_Exercise brief_
Below are entries; output exactly the lines from the one with "Mestre em Comunicação" to the one with "Civil e o curso", both included, and nothing else.

_Dataset records_

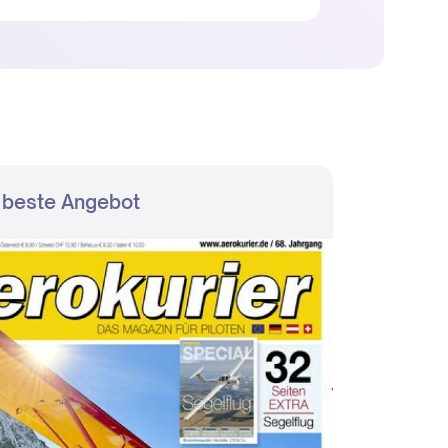
 beste Angebot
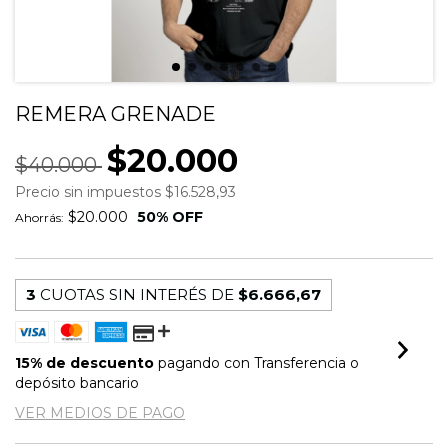
REMERA GRENADE
$20.000
$40.000
Precio sin impuestos
$16.528,93
$20.000
50
% OFF
Ahorrás:
3
CUOTAS SIN INTERÉS DE
$6.666,67
15% de descuento
pagando con Transferencia o
depósito bancario
VER MEDIOS DE PAGO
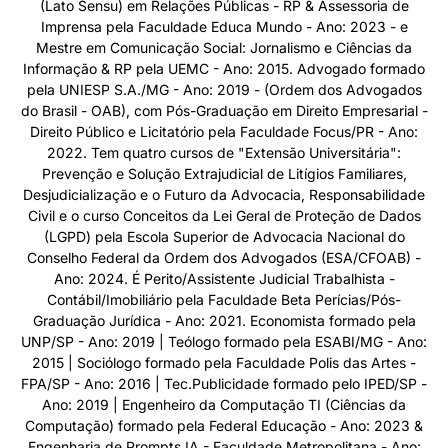
(Lato Sensu) em Relações Públicas - RP & Assessoria de
Imprensa pela Faculdade Educa Mundo - Ano: 2023 - e
Mestre em Comunicação Social: Jornalismo e Ciências da
Informação & RP pela UEMC - Ano: 2015. Advogado formado
pela UNIESP S.A./MG - Ano: 2019 - (Ordem dos Advogados
do Brasil - OAB), com Pós-Graduação em Direito Empresarial -
Direito Público e Licitatório pela Faculdade Focus/PR - Ano:
2022. Tem quatro cursos de "Extensão Universitária":
Prevenção e Solução Extrajudicial de Litígios Familiares,
Desjudicialização e o Futuro da Advocacia, Responsabilidade
Civil e o curso Conceitos da Lei Geral de Proteção de Dados
(LGPD) pela Escola Superior de Advocacia Nacional do
Conselho Federal da Ordem dos Advogados (ESA/CFOAB) -
Ano: 2024. É Perito/Assistente Judicial Trabalhista -
Contábil/Imobiliário pela Faculdade Beta Perícias/Pós-
Graduação Jurídica - Ano: 2021. Economista formado pela
UNP/SP - Ano: 2019 | Teólogo formado pela ESABI/MG - Ano:
2015 | Sociólogo formado pela Faculdade Polis das Artes -
FPA/SP - Ano: 2016 | Tec.Publicidade formado pelo IPED/SP -
Ano: 2019 | Engenheiro da Computação TI (Ciências da
Computação) formado pela Federal Educação - Ano: 2023 &
Engenharia de Prompts IA - Faculdade Metropolitana - Ano:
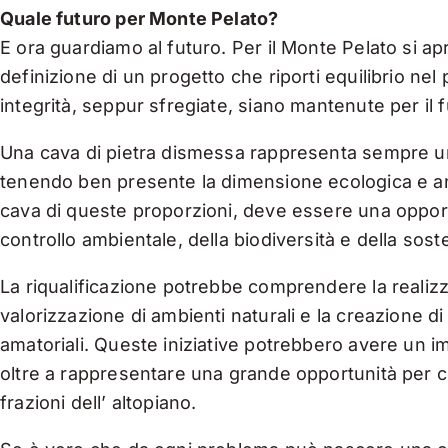
Quale futuro per Monte Pelato?
E ora guardiamo al futuro. Per il Monte Pelato si a
definizione di un progetto che riporti equilibrio nel
integrità, seppur sfregiate, siano mantenute per il 
Una cava di pietra dismessa rappresenta sempre una
tenendo ben presente la dimensione ecologica e antr
cava di queste proporzioni, deve essere una opportu
controllo ambientale, della biodiversità e della sost
La riqualificazione potrebbe comprendere la realizz
valorizzazione di ambienti naturali e la creazione di 
amatoriali. Queste iniziative potrebbero avere un imp
oltre a rappresentare una grande opportunità per co
frazioni dell’ altopiano.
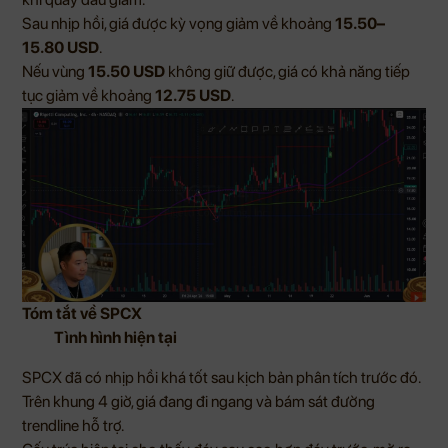
Sau nhịp hồi, giá được kỳ vọng giảm về khoảng
15.50–
15.80 USD
.
Nếu vùng
15.50 USD
không giữ được, giá có khả năng tiếp
tục giảm về khoảng
12.75 USD
.
Tóm tắt về SPCX
Tình hình hiện tại
SPCX đã có nhịp hồi khá tốt sau kịch bản phân tích trước đó.
Trên khung 4 giờ, giá đang đi ngang và bám sát đường
trendline hỗ trợ.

_Completed exercise_
Mestre em Comunicação Social: Jornalismo e Ciências da
Informação & RP pela UEMC - Ano: 2015. Advogado formado
pela UNIESP S.A./MG - Ano: 2019 - (Ordem dos Advogados
do Brasil - OAB), com Pós-Graduação em Direito Empresarial -
Direito Público e Licitatório pela Faculdade Focus/PR - Ano:
2022. Tem quatro cursos de "Extensão Universitária":
Prevenção e Solução Extrajudicial de Litígios Familiares,
Desjudicialização e o Futuro da Advocacia, Responsabilidade
Civil e o curso Conceitos da Lei Geral de Proteção de Dados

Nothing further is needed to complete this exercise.